**Given information**

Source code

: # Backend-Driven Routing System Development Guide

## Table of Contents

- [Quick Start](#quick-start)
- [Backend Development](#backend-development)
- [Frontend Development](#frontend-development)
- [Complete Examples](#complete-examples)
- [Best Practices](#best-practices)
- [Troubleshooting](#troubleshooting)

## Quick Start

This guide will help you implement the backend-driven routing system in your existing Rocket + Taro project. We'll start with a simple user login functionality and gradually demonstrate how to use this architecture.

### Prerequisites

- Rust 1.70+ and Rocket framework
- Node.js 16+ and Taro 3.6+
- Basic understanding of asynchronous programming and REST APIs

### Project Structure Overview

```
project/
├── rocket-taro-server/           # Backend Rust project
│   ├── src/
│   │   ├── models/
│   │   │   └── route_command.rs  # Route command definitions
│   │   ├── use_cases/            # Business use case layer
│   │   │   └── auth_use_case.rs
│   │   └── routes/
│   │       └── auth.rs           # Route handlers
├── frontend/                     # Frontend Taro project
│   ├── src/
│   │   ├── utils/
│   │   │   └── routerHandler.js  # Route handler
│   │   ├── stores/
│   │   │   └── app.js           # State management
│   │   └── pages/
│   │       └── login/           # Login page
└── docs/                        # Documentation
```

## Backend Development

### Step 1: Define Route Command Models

**Action item**
Write out every line, unchanged, from the one containing "## Backend Development" through the closing line of the data.

**Exercise answer**
## Backend Development

### Step 1: Define Route Command Models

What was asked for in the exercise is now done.